Covid: Boris Johnson aiming to set out roadmap dates for 'irreversible' changes to lockdown

  • Video report by ITV News Political Correspondent Carl Dinnen

Boris Johnson has said he hopes to reveal out dates for relaxing England's Covid-19 restrictions when he reveals the route out of lockdown in a week's time, with any easements set to be "cautious but irreversible".

The prime minister said if he "possibly can" he will reveal dates for unlocking each aspect of society next Monday, following a review of coronavirus data this week after the UK reached its first vaccine target of inoculating the 15 million people most vulnerable to Covid-19 by February 15.

It is hoped schools will reopen on March 8, though Mr Johnson said "no decisions" had been taken on how that will work ahead of his "roadmap" being revealed on February 22.

"If we possibly can, we will be setting out dates," the PM said during a visit to Orpington Health and Wellbeing Centre in south-east London.

He further signalled taking a cautious approach by warning that there is an increased chance of new and concerning variants emerging if infections remain high.

"When you have a large level of circulation, when you've got a lot of disease, invariably the vulnerable suffer so that's why we want to drive it right down, keep it right down," he said.

He said if any dates are revealed, they will be based on the best case scenario, and any unwelcome developments in the UK's battle with coronavirus could mean they are pushed back.

Boris Johnson on the roadmap out of lockdown:

"So it's the target date by which we hope to do something at the earliest," he said, adding: "If, because of the rate of infection, we have to push something off a little bit to the right, to lay it for a little bit, we won't hesitate to do that.

"I think people would much rather see a plan that was cautious but irreversible and one that proceeds sensibly in accordance with where we are with the disease."

Asked whether all schools will reopen at the same time, or whether it will be staggered, the PM said: "No decisions have been taken on that sort of detail yet, though clearly schools on March 8 has for a long time been a priority of the government and of families up and down the country."

He added: "We've got to be very prudent and what we wanted to see is progress that is cautious but irreversible and I think that's what the public and people up and down the country will want to see."

PM on the reopening of schools:

Mr Johnson also ruled out introducing so-called vaccine passports for activities like going to the pub, though he acknowledged some countries may require proof of a vaccine before tourists are allowed to enter.

He said: "I think inevitably there will be great interest in ideas like can you show that you had a vaccination against Covid in the way that you sometimes have to show you have had a vaccination against Yellow Fever or other diseases in order to travel somewhere.

"I think that is going to be very much in the mix down the road, I think that is going to happen.

"What I don't think we will have in this country is - as it were - vaccination passports to allow you to go to, say, the pub or something like that.

"I think that that would be going it a bit."

Johnson on vaccine passports:

Health Secretary Matt Hancock revealed very little when asked whether some restrictions would be lifted now the first vaccine target had been reached.

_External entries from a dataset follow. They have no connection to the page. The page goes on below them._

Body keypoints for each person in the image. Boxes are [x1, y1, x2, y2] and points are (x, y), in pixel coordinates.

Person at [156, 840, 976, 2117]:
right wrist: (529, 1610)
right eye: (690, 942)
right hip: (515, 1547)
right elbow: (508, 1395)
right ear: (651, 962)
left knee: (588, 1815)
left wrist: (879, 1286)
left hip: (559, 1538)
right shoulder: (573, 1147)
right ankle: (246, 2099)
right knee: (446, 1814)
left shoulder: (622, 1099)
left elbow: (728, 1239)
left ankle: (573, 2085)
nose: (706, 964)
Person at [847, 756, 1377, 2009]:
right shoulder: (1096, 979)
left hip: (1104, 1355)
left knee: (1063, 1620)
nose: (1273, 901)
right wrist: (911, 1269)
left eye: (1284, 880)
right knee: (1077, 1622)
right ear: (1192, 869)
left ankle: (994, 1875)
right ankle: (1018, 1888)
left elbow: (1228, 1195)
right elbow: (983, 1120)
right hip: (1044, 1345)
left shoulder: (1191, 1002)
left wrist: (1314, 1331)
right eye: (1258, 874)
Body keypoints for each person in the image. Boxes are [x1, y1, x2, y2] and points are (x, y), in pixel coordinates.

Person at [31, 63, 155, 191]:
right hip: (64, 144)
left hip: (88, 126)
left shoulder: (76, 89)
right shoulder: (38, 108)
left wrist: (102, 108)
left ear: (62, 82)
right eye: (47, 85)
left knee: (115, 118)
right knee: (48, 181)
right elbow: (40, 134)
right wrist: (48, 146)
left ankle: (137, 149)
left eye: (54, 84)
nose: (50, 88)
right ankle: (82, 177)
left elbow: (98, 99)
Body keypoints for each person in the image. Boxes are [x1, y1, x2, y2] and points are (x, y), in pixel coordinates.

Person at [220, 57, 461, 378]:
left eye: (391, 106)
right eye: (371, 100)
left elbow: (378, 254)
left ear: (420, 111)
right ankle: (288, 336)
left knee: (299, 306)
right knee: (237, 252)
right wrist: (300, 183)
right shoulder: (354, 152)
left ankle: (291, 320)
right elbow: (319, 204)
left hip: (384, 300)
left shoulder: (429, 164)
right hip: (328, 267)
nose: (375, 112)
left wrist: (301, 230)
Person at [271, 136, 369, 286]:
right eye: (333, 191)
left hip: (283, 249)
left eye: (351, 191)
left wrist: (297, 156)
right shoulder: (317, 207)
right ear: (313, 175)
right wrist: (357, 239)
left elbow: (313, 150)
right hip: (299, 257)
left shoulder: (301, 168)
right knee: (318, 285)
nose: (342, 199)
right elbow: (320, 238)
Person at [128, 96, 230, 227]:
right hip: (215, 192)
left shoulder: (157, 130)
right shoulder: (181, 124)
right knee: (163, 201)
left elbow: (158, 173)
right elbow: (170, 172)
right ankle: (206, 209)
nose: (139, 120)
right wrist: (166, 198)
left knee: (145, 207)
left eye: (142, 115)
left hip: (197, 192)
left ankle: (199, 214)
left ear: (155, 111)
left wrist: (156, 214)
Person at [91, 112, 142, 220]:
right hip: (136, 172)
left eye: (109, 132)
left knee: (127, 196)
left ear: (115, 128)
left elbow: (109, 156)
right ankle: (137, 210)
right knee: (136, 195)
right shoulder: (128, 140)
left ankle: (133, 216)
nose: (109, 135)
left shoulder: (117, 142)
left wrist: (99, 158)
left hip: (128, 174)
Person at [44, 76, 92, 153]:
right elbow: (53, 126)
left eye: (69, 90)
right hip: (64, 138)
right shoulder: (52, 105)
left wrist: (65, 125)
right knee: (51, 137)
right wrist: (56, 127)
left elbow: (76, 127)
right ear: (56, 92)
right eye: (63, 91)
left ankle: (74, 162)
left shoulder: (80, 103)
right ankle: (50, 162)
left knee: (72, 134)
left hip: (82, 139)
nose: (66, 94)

He told ITV News "the vaccine is the route out of this pandemic", adding: "The PM will set out the timing of the roadmap and the sorts of decisions we're able to make to release lockdown, we'll set that next Monday.

"The work we'll be doing this week is to make the judgements about what we can do to exit lockdown safely, yet quickly.

"That is the difficult balance, we want a sustainable exit so we don't have to go back into lockdown."

Over the weekend, more than 60 CRG members signed a letter calling for Mr Johnson to commit to a firm timetable ending with the lifting of all legal controls by the end of April.

But Health Secretary Hancock said there is "some way to go" before lockdown is eased, stressing that the Government is awaiting key data on how successfully vaccines reduce transmission.

Scientists have warned that lessons must be learned from the “mistakes” made previously in relaxing lockdown measures too fast.Professor Neil Ferguson, who advises the Government as part of the New and Emerging Respiratory Virus Threats Advisory Group (Nervtag), warned that more information is needed about how effective vaccines are going to be.

He told Good Morning Britain: “We have results from scientific studies, clinical trials, but the real world is a different thing and so, again as the Government has said, we need to see how much protection vaccinated people have, how quickly death rates come down before we can be completely confident about going that next step and really reopening.”

The scientist said he feels it is “quite likely” that all schools in England will reopen on March 8 but said there will then need to be two or three weeks to look at how that affects case numbers.

He said: “The modelling we and other groups and universities in the UK have been doing would suggest there probably is leeway to reopen all schools.

“But of course that poses slightly more of a risk than just, for instance, reopening primary schools.”